Given entries Start Marker
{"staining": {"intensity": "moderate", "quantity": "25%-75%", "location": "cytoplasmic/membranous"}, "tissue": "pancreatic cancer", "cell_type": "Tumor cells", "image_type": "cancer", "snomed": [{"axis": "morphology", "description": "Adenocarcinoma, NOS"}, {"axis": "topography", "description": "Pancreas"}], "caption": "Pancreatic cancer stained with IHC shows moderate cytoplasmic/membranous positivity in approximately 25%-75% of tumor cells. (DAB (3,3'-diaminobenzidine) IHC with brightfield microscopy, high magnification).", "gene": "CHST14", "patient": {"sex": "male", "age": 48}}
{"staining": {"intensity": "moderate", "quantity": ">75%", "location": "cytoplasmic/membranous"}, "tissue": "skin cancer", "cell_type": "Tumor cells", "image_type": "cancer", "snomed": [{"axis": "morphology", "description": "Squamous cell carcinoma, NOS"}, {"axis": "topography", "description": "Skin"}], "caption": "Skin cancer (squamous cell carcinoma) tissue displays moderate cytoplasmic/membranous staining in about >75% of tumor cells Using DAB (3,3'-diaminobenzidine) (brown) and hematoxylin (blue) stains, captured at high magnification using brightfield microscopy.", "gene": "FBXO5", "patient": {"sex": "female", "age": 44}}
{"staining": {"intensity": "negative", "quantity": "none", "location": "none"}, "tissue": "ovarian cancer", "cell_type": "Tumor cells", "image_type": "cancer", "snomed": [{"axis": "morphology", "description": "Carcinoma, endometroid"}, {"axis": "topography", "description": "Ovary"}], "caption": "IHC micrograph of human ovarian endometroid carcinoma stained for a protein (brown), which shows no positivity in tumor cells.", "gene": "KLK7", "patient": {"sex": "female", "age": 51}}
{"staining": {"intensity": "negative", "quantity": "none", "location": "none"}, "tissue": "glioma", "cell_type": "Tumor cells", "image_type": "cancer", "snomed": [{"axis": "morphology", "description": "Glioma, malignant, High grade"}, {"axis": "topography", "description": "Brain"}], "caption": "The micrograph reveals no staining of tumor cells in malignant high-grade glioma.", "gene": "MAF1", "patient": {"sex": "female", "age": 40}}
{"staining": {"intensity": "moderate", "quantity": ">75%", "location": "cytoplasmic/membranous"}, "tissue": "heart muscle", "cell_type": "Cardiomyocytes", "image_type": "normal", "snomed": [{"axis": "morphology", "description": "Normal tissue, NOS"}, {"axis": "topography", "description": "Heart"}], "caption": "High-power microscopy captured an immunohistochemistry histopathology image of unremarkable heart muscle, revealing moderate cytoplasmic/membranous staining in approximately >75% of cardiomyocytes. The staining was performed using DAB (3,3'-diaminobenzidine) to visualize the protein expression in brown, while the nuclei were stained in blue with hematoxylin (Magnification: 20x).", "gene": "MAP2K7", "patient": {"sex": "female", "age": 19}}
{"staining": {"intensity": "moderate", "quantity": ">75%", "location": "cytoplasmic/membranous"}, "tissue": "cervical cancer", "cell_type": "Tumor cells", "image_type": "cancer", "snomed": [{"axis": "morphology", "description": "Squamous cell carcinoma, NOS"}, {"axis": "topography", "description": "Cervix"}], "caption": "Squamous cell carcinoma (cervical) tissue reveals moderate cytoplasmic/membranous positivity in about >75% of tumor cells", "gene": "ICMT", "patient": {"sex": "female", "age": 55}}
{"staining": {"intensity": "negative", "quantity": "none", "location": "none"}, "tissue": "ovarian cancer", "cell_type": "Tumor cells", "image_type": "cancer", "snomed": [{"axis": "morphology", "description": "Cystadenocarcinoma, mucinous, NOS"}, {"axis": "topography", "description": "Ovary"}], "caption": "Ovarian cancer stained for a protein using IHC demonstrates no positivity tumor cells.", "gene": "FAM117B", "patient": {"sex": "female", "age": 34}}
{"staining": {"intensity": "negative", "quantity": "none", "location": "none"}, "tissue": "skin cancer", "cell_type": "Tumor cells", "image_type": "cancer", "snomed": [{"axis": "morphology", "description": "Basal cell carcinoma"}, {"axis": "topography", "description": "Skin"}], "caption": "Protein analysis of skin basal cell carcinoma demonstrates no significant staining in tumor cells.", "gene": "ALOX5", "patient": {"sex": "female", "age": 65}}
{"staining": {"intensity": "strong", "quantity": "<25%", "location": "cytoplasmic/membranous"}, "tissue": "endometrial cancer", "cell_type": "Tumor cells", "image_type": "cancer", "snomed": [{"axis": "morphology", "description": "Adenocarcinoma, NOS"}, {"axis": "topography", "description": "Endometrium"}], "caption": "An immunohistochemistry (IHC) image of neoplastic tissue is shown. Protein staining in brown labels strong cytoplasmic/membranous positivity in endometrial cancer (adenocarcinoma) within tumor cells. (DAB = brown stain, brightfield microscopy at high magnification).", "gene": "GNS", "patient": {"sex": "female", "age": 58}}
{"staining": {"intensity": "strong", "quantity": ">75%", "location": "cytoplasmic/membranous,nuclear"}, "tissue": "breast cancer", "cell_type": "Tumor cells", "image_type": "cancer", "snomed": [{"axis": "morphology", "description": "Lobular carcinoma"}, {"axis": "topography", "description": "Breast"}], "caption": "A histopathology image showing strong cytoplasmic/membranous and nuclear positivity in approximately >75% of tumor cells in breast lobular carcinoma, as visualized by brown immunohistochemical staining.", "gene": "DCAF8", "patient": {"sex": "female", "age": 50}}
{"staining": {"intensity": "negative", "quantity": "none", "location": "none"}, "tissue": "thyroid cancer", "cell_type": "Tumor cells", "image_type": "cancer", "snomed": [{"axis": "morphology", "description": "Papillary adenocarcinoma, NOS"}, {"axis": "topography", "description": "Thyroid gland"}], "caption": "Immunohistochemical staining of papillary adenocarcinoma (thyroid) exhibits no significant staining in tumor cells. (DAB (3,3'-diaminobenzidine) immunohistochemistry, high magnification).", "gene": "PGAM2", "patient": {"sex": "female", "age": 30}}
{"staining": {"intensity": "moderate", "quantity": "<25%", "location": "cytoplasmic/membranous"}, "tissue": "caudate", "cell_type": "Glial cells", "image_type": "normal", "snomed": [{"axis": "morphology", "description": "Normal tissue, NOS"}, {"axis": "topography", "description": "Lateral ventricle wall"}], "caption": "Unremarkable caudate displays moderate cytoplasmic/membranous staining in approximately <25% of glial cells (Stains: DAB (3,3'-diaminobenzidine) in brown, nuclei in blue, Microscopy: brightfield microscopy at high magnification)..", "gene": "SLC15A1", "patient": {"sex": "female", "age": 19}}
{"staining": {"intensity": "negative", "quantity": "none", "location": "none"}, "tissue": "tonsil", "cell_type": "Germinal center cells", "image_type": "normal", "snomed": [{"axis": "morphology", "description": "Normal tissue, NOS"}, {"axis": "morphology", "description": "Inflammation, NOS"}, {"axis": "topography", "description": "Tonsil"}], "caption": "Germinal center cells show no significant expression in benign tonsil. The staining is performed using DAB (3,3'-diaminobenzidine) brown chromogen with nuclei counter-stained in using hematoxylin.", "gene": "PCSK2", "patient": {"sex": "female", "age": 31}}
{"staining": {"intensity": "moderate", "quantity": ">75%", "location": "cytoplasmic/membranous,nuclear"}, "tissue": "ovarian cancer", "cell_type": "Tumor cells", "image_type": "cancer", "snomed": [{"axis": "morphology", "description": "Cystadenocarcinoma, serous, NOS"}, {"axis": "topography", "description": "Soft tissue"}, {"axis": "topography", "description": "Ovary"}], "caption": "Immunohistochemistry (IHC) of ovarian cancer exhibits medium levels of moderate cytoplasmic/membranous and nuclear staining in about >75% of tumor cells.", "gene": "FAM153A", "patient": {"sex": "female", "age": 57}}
Given entries End Marker
§ **Work to complete**
Please write out the entries exactly, keeping every line intact.

§ **Answer for the task**
{"staining": {"intensity": "moderate", "quantity": "25%-75%", "location": "cytoplasmic/membranous"}, "tissue": "pancreatic cancer", "cell_type": "Tumor cells", "image_type": "cancer", "snomed": [{"axis": "morphology", "description": "Adenocarcinoma, NOS"}, {"axis": "topography", "description": "Pancreas"}], "caption": "Pancreatic cancer stained with IHC shows moderate cytoplasmic/membranous positivity in approximately 25%-75% of tumor cells. (DAB (3,3'-diaminobenzidine) IHC with brightfield microscopy, high magnification).", "gene": "CHST14", "patient": {"sex": "male", "age": 48}}
{"staining": {"intensity": "moderate", "quantity": ">75%", "location": "cytoplasmic/membranous"}, "tissue": "skin cancer", "cell_type": "Tumor cells", "image_type": "cancer", "snomed": [{"axis": "morphology", "description": "Squamous cell carcinoma, NOS"}, {"axis": "topography", "description": "Skin"}], "caption": "Skin cancer (squamous cell carcinoma) tissue displays moderate cytoplasmic/membranous staining in about >75% of tumor cells Using DAB (3,3'-diaminobenzidine) (brown) and hematoxylin (blue) stains, captured at high magnification using brightfield microscopy.", "gene": "FBXO5", "patient": {"sex": "female", "age": 44}}
{"staining": {"intensity": "negative", "quantity": "none", "location": "none"}, "tissue": "ovarian cancer", "cell_type": "Tumor cells", "image_type": "cancer", "snomed": [{"axis": "morphology", "description": "Carcinoma, endometroid"}, {"axis": "topography", "description": "Ovary"}], "caption": "IHC micrograph of human ovarian endometroid carcinoma stained for a protein (brown), which shows no positivity in tumor cells.", "gene": "KLK7", "patient": {"sex": "female", "age": 51}}
{"staining": {"intensity": "negative", "quantity": "none", "location": "none"}, "tissue": "glioma", "cell_type": "Tumor cells", "image_type": "cancer", "snomed": [{"axis": "morphology", "description": "Glioma, malignant, High grade"}, {"axis": "topography", "description": "Brain"}], "caption": "The micrograph reveals no staining of tumor cells in malignant high-grade glioma.", "gene": "MAF1", "patient": {"sex": "female", "age": 40}}
{"staining": {"intensity": "moderate", "quantity": ">75%", "location": "cytoplasmic/membranous"}, "tissue": "heart muscle", "cell_type": "Cardiomyocytes", "image_type": "normal", "snomed": [{"axis": "morphology", "description": "Normal tissue, NOS"}, {"axis": "topography", "description": "Heart"}], "caption": "High-power microscopy captured an immunohistochemistry histopathology image of unremarkable heart muscle, revealing moderate cytoplasmic/membranous staining in approximately >75% of cardiomyocytes. The staining was performed using DAB (3,3'-diaminobenzidine) to visualize the protein expression in brown, while the nuclei were stained in blue with hematoxylin (Magnification: 20x).", "gene": "MAP2K7", "patient": {"sex": "female", "age": 19}}
{"staining": {"intensity": "moderate", "quantity": ">75%", "location": "cytoplasmic/membranous"}, "tissue": "cervical cancer", "cell_type": "Tumor cells", "image_type": "cancer", "snomed": [{"axis": "morphology", "description": "Squamous cell carcinoma, NOS"}, {"axis": "topography", "description": "Cervix"}], "caption": "Squamous cell carcinoma (cervical) tissue reveals moderate cytoplasmic/membranous positivity in about >75% of tumor cells", "gene": "ICMT", "patient": {"sex": "female", "age": 55}}
{"staining": {"intensity": "negative", "quantity": "none", "location": "none"}, "tissue": "ovarian cancer", "cell_type": "Tumor cells", "image_type": "cancer", "snomed": [{"axis": "morphology", "description": "Cystadenocarcinoma, mucinous, NOS"}, {"axis": "topography", "description": "Ovary"}], "caption": "Ovarian cancer stained for a protein using IHC demonstrates no positivity tumor cells.", "gene": "FAM117B", "patient": {"sex": "female", "age": 34}}
{"staining": {"intensity": "negative", "quantity": "none", "location": "none"}, "tissue": "skin cancer", "cell_type": "Tumor cells", "image_type": "cancer", "snomed": [{"axis": "morphology", "description": "Basal cell carcinoma"}, {"axis": "topography", "description": "Skin"}], "caption": "Protein analysis of skin basal cell carcinoma demonstrates no significant staining in tumor cells.", "gene": "ALOX5", "patient": {"sex": "female", "age": 65}}
{"staining": {"intensity": "strong", "quantity": "<25%", "location": "cytoplasmic/membranous"}, "tissue": "endometrial cancer", "cell_type": "Tumor cells", "image_type": "cancer", "snomed": [{"axis": "morphology", "description": "Adenocarcinoma, NOS"}, {"axis": "topography", "description": "Endometrium"}], "caption": "An immunohistochemistry (IHC) image of neoplastic tissue is shown. Protein staining in brown labels strong cytoplasmic/membranous positivity in endometrial cancer (adenocarcinoma) within tumor cells. (DAB = brown stain, brightfield microscopy at high magnification).", "gene": "GNS", "patient": {"sex": "female", "age": 58}}
{"staining": {"intensity": "strong", "quantity": ">75%", "location": "cytoplasmic/membranous,nuclear"}, "tissue": "breast cancer", "cell_type": "Tumor cells", "image_type": "cancer", "snomed": [{"axis": "morphology", "description": "Lobular carcinoma"}, {"axis": "topography", "description": "Breast"}], "caption": "A histopathology image showing strong cytoplasmic/membranous and nuclear positivity in approximately >75% of tumor cells in breast lobular carcinoma, as visualized by brown immunohistochemical staining.", "gene": "DCAF8", "patient": {"sex": "female", "age": 50}}
{"staining": {"intensity": "negative", "quantity": "none", "location": "none"}, "tissue": "thyroid cancer", "cell_type": "Tumor cells", "image_type": "cancer", "snomed": [{"axis": "morphology", "description": "Papillary adenocarcinoma, NOS"}, {"axis": "topography", "description": "Thyroid gland"}], "caption": "Immunohistochemical staining of papillary adenocarcinoma (thyroid) exhibits no significant staining in tumor cells. (DAB (3,3'-diaminobenzidine) immunohistochemistry, high magnification).", "gene": "PGAM2", "patient": {"sex": "female", "age": 30}}
{"staining": {"intensity": "moderate", "quantity": "<25%", "location": "cytoplasmic/membranous"}, "tissue": "caudate", "cell_type": "Glial cells", "image_type": "normal", "snomed": [{"axis": "morphology", "description": "Normal tissue, NOS"}, {"axis": "topography", "description": "Lateral ventricle wall"}], "caption": "Unremarkable caudate displays moderate cytoplasmic/membranous staining in approximately <25% of glial cells (Stains: DAB (3,3'-diaminobenzidine) in brown, nuclei in blue, Microscopy: brightfield microscopy at high magnification)..", "gene": "SLC15A1", "patient": {"sex": "female", "age": 19}}
{"staining": {"intensity": "negative", "quantity": "none", "location": "none"}, "tissue": "tonsil", "cell_type": "Germinal center cells", "image_type": "normal", "snomed": [{"axis": "morphology", "description": "Normal tissue, NOS"}, {"axis": "morphology", "description": "Inflammation, NOS"}, {"axis": "topography", "description": "Tonsil"}], "caption": "Germinal center cells show no significant expression in benign tonsil. The staining is performed using DAB (3,3'-diaminobenzidine) brown chromogen with nuclei counter-stained in using hematoxylin.", "gene": "PCSK2", "patient": {"sex": "female", "age": 31}}
{"staining": {"intensity": "moderate", "quantity": ">75%", "location": "cytoplasmic/membranous,nuclear"}, "tissue": "ovarian cancer", "cell_type": "Tumor cells", "image_type": "cancer", "snomed": [{"axis": "morphology", "description": "Cystadenocarcinoma, serous, NOS"}, {"axis": "topography", "description": "Soft tissue"}, {"axis": "topography", "description": "Ovary"}], "caption": "Immunohistochemistry (IHC) of ovarian cancer exhibits medium levels of moderate cytoplasmic/membranous and nuclear staining in about >75% of tumor cells.", "gene": "FAM153A", "patient": {"sex": "female", "age": 57}}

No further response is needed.